START Input data

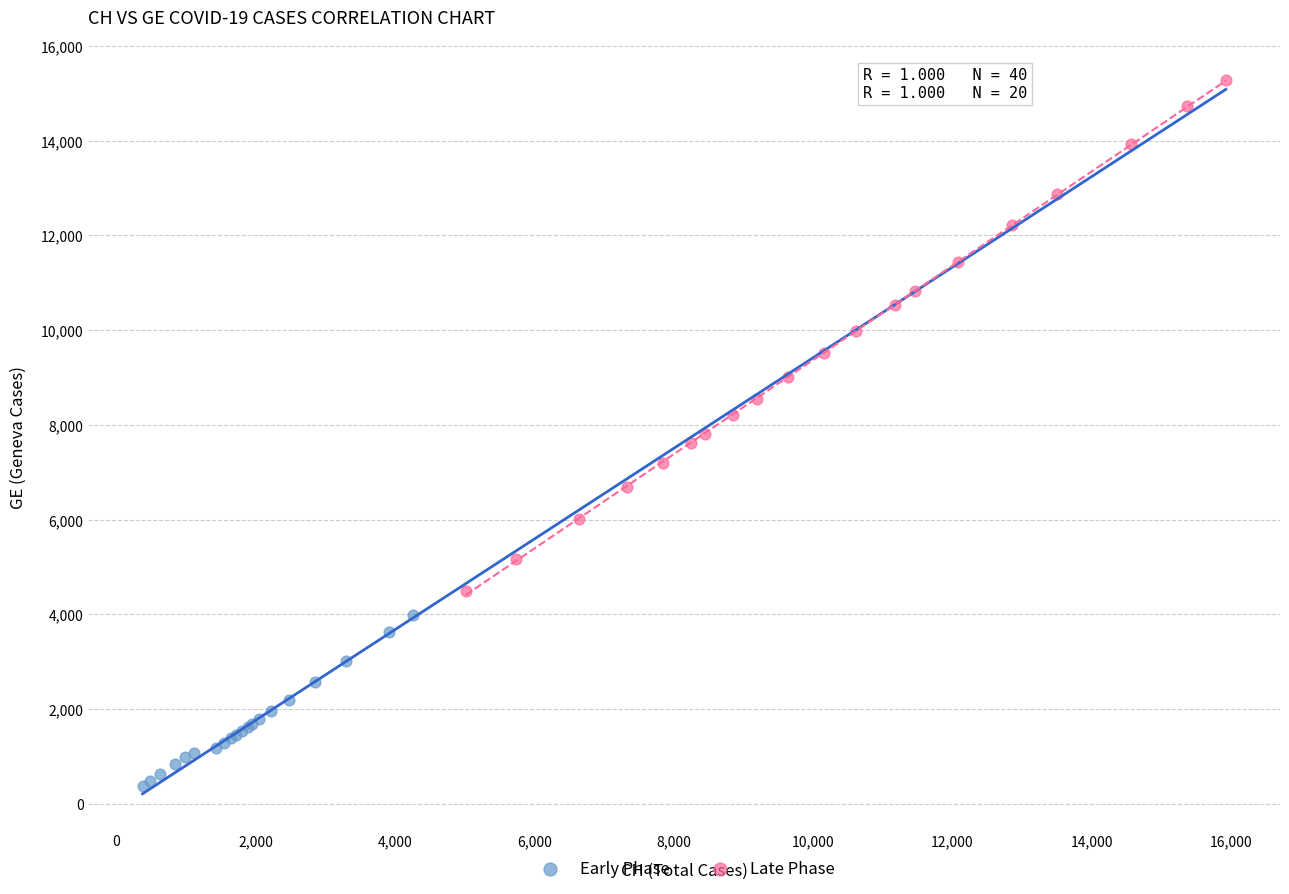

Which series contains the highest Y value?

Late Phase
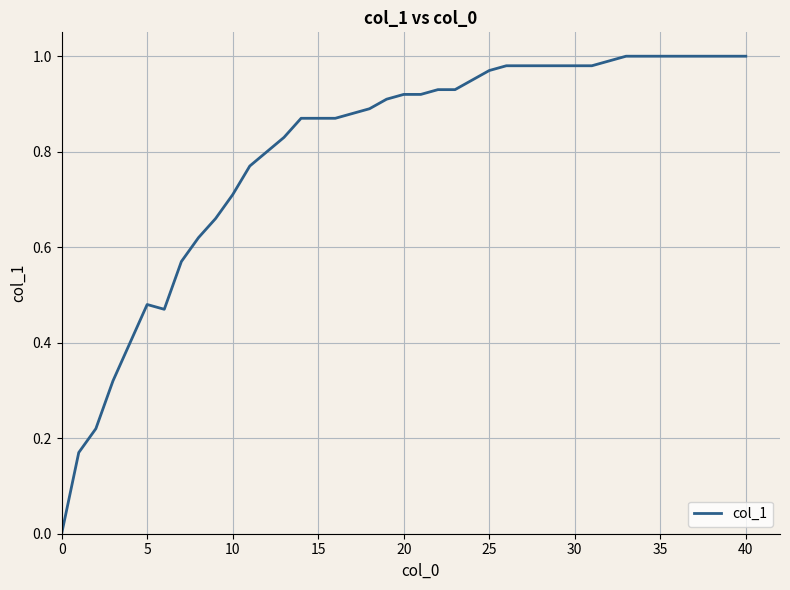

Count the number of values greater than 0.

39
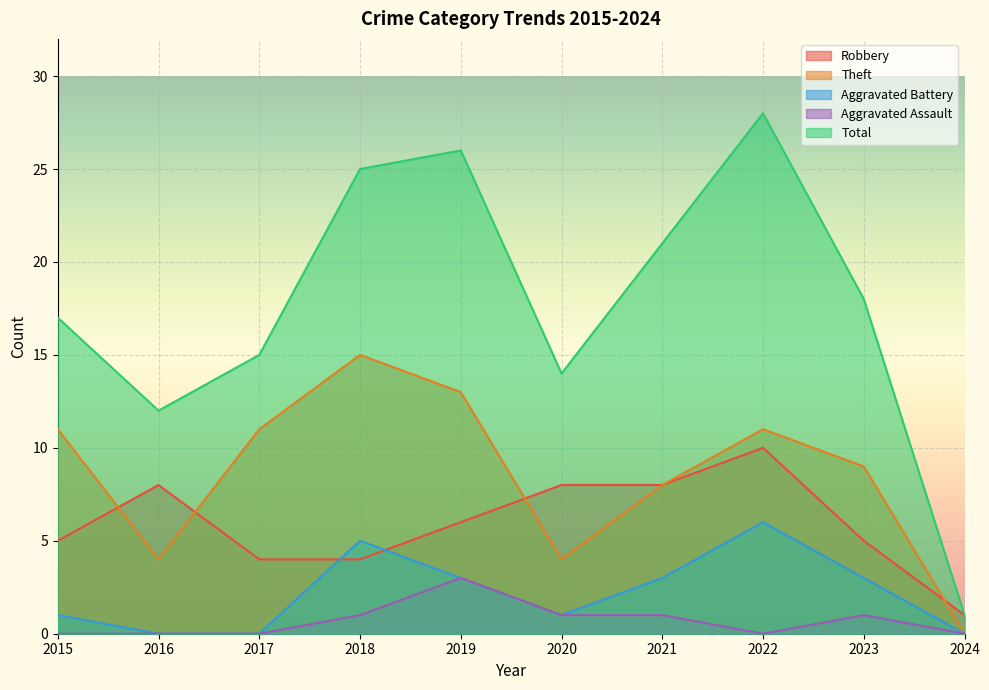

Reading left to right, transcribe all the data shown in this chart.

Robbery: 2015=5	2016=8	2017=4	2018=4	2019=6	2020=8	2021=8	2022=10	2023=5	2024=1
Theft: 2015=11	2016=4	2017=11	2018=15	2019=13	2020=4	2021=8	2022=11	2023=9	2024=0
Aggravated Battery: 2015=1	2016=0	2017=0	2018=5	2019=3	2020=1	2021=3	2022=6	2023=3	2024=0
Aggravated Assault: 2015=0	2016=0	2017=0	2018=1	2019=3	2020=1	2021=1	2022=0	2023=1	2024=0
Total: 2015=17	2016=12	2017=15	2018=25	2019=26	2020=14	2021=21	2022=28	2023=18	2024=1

END Input data

## Task to carry out
Reproduce all the entries above verbatim, leaving out the pictures.

## Response
Which series contains the highest Y value?

Late Phase

Count the number of values greater than 0.

39

Reading left to right, transcribe all the data shown in this chart.

Robbery: 2015=5	2016=8	2017=4	2018=4	2019=6	2020=8	2021=8	2022=10	2023=5	2024=1
Theft: 2015=11	2016=4	2017=11	2018=15	2019=13	2020=4	2021=8	2022=11	2023=9	2024=0
Aggravated Battery: 2015=1	2016=0	2017=0	2018=5	2019=3	2020=1	2021=3	2022=6	2023=3	2024=0
Aggravated Assault: 2015=0	2016=0	2017=0	2018=1	2019=3	2020=1	2021=1	2022=0	2023=1	2024=0
Total: 2015=17	2016=12	2017=15	2018=25	2019=26	2020=14	2021=21	2022=28	2023=18	2024=1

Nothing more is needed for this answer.